Joel Pollock et Leticia Ramos sont deux enfants du café. Il travaillait chez un microtorréfacteur sur la côte Ouest, à Portland; elle est Brésilienne, a grandi dans une région agricole où poussent les caféiers, et travaillait aussi dans le domaine du café de spécialité lorsqu'elle a rencontré Joel. Ils ont choisi de s'installer à Miami précisément parce qu'il y avait un marché à développer. Aucun café ne faisait la torréfaction des grains avant l'ouverture de Panther, en 2011. «Je ne peux toujours pas m'expliquer pourquoi, confie Leticia Ramos. Les gens ici adorent le café!» 

Le couple s'est d'abord installé dans Wynwood. «Nous aimions le plan de développement de ce quartier, confie Leticia. Les gens étaient très ouverts à la nouveauté.» Chez Panther, vous pouvez simplement commander un café. Ou vous pouvez choisir votre café: d'abord selon l'origine des grains, puis ensuite choisir la méthode d'infusion parmi les cinq proposées. Sur les sacs de grains vendus sur place, on indique les qualités gustatives du café, puis des détails précis sur le lieu de production, le terroir jouant un rôle-clé dans le goût. Tous les producteurs ont été choisis avec grand soin par Leticia et Joel, qui parcourent le monde pour visiter les agriculteurs. «Depuis le temps qu'on fait ça, ils sont devenus nos amis», lance Leticia Ramos. 

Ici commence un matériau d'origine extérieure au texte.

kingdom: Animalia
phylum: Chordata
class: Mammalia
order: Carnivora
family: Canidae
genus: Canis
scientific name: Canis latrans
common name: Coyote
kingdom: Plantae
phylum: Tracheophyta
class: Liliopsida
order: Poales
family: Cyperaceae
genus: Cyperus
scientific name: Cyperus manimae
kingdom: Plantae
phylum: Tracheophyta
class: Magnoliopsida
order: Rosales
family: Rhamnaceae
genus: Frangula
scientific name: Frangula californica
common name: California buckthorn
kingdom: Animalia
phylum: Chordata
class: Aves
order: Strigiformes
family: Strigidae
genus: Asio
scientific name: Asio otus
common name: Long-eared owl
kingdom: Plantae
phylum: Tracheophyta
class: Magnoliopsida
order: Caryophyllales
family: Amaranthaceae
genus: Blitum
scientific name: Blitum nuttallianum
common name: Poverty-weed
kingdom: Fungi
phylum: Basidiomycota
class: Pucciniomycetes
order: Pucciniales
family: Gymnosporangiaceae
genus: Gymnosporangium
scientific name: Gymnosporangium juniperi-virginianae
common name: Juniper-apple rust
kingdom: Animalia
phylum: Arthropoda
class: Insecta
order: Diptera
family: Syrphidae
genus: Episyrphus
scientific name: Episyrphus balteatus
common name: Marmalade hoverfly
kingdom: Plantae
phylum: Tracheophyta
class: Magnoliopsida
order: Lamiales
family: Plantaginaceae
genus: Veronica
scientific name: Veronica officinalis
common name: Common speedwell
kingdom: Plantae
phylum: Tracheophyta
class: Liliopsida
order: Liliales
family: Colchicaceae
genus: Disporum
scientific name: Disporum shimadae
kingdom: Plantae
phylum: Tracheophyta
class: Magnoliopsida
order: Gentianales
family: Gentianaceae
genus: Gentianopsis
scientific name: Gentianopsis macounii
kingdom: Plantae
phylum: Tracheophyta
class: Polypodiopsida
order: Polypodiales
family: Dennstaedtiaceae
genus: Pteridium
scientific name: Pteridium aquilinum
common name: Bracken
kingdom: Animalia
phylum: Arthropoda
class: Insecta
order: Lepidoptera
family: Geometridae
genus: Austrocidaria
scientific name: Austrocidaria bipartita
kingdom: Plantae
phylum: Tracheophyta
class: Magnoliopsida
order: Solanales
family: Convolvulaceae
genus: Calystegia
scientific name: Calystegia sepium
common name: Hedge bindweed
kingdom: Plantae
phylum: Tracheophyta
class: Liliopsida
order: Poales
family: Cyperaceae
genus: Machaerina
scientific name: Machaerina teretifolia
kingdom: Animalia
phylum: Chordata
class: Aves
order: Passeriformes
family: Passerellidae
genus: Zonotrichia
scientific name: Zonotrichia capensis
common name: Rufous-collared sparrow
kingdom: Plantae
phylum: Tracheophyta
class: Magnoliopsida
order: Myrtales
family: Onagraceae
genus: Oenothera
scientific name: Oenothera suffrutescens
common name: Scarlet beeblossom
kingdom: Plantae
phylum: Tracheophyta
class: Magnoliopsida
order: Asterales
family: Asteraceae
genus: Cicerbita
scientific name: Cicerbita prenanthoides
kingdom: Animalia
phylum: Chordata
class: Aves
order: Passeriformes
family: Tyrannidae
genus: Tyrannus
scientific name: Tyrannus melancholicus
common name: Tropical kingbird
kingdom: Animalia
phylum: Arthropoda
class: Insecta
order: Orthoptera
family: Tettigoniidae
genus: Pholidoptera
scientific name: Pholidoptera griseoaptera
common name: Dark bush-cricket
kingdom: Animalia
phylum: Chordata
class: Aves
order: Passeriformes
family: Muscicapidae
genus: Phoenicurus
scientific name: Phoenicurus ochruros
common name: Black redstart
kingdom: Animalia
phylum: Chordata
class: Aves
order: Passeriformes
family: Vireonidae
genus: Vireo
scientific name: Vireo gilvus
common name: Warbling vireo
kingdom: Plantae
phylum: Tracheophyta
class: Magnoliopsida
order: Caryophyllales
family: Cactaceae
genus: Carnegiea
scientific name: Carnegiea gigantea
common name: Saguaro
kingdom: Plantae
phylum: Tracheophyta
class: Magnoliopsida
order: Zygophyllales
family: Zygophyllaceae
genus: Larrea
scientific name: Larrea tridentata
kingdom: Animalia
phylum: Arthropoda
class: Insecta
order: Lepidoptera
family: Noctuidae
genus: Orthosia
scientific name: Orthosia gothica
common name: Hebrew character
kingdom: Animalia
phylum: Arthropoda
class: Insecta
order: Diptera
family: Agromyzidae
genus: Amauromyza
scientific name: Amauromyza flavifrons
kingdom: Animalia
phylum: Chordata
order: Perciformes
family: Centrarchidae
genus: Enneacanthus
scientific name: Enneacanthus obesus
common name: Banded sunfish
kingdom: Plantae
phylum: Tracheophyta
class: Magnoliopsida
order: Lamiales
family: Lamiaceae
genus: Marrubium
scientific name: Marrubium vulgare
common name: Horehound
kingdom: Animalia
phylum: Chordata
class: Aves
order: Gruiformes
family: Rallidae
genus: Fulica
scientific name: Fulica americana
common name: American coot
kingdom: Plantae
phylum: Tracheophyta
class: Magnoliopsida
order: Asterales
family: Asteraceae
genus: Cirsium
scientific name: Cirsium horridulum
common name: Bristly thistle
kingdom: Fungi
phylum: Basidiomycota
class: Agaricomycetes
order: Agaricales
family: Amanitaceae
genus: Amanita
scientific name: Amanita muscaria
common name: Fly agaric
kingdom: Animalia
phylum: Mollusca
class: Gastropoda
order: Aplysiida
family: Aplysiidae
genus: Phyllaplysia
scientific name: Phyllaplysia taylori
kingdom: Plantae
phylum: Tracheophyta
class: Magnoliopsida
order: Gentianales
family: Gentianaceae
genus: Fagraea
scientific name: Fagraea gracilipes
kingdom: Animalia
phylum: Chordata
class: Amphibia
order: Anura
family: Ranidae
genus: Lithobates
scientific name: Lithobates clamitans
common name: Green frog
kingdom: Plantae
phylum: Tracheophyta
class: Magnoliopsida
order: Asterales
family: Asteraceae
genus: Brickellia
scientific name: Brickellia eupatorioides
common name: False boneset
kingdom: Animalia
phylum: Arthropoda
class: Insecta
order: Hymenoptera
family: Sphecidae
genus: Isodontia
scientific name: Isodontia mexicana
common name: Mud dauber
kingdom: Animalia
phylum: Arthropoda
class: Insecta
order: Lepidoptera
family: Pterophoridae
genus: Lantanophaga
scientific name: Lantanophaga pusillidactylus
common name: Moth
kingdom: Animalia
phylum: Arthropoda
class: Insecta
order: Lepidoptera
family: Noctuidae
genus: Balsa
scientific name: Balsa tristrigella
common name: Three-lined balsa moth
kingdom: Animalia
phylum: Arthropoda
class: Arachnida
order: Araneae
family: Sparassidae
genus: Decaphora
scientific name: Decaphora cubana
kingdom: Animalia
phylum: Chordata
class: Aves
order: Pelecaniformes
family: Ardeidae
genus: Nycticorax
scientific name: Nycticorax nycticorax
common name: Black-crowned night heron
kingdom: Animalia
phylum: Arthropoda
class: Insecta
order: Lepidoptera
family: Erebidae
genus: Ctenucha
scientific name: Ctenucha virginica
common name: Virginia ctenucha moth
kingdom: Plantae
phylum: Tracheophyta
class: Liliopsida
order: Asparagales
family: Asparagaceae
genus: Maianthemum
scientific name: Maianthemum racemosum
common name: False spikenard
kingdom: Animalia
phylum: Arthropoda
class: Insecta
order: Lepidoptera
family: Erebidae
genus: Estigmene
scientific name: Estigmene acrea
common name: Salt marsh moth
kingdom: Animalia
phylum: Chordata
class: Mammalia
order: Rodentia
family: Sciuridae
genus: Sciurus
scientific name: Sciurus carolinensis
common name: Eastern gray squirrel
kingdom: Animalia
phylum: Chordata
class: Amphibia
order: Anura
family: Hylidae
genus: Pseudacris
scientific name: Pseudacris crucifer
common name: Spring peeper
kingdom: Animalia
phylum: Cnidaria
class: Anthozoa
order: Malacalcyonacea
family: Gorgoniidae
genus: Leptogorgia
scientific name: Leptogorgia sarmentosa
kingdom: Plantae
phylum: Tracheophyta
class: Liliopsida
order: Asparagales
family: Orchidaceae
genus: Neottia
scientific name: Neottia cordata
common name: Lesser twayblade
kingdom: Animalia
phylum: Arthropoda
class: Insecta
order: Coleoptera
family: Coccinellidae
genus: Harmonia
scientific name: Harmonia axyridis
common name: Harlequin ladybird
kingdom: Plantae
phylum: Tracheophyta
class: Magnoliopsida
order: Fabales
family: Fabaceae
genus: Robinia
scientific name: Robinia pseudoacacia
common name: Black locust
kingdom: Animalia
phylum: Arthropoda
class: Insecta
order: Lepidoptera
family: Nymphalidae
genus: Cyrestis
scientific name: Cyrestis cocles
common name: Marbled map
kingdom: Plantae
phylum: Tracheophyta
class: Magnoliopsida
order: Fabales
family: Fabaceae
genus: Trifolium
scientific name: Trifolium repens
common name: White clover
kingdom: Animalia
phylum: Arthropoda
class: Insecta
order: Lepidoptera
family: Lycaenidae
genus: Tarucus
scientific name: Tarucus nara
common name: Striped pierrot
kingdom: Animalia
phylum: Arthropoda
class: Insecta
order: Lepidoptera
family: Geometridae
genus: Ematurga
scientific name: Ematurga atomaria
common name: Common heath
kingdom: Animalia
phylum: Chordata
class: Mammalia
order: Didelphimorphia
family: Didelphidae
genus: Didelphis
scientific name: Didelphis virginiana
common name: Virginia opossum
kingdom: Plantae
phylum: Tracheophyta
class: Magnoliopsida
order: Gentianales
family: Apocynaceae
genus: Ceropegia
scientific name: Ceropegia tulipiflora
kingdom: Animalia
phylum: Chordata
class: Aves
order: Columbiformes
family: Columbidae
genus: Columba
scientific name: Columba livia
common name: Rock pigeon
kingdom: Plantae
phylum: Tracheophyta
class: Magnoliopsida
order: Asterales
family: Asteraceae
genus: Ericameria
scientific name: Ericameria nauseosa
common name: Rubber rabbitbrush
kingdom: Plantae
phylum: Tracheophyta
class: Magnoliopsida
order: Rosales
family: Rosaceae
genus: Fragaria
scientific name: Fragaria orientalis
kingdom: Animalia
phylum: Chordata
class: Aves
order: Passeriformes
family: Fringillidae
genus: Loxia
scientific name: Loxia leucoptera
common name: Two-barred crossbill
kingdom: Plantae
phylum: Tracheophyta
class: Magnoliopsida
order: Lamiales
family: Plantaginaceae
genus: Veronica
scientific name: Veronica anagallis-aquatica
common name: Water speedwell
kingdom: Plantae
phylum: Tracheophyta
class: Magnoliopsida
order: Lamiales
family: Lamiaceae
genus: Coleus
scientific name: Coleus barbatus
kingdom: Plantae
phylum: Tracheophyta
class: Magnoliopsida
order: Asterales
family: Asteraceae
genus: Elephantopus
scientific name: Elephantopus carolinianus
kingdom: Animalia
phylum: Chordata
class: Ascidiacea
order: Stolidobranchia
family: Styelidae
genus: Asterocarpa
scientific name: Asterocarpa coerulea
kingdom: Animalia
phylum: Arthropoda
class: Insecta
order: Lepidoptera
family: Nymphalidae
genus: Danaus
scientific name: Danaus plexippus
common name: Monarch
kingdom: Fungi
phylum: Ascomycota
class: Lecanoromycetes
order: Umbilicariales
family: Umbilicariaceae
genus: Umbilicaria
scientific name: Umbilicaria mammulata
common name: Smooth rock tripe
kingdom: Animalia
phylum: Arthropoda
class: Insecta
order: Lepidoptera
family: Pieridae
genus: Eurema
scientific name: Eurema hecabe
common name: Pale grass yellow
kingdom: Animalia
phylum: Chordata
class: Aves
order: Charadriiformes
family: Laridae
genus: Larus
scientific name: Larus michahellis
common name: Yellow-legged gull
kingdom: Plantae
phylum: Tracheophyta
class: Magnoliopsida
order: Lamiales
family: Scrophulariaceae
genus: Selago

Panther prend donc le café au sérieux, mais ne se prend pas trop au sérieux. L'atmosphère n'y est pas snob. Si un barista a des talents de musicien et qu'il a envie de faire un petit spectacle, il est encouragé à le faire. Les employés qui font de la poterie peuvent exposer leurs oeuvres. Et il en sera de même dans les trois prochains Panther qui ouvriront leurs portes cette année. «À l'origine, les cafés sont des endroits de rencontre, dit Leticia Ramos, autour d'une tasse de café. C'est ce que nous voulons créer, des lieux de rencontres.» 

Où boire du Panther? 

Les cafés de Panther sont servis dans plusieurs restaurants de Miami. Ils sont faciles à repérer: les restaurateurs affichent fièrement l'origine de leur café lorsqu'il vient de Miami!

panthercoffee.com

Photo Stéphanie Bérubé, La Presse

Le Café Panther met de la vie dans Wynwood.

Photo Stéphanie Bérubé, La Presse

Si on y sert du café de spécialité, il ne faut pas s'attendre à une ambiance snobinarde chez Panther.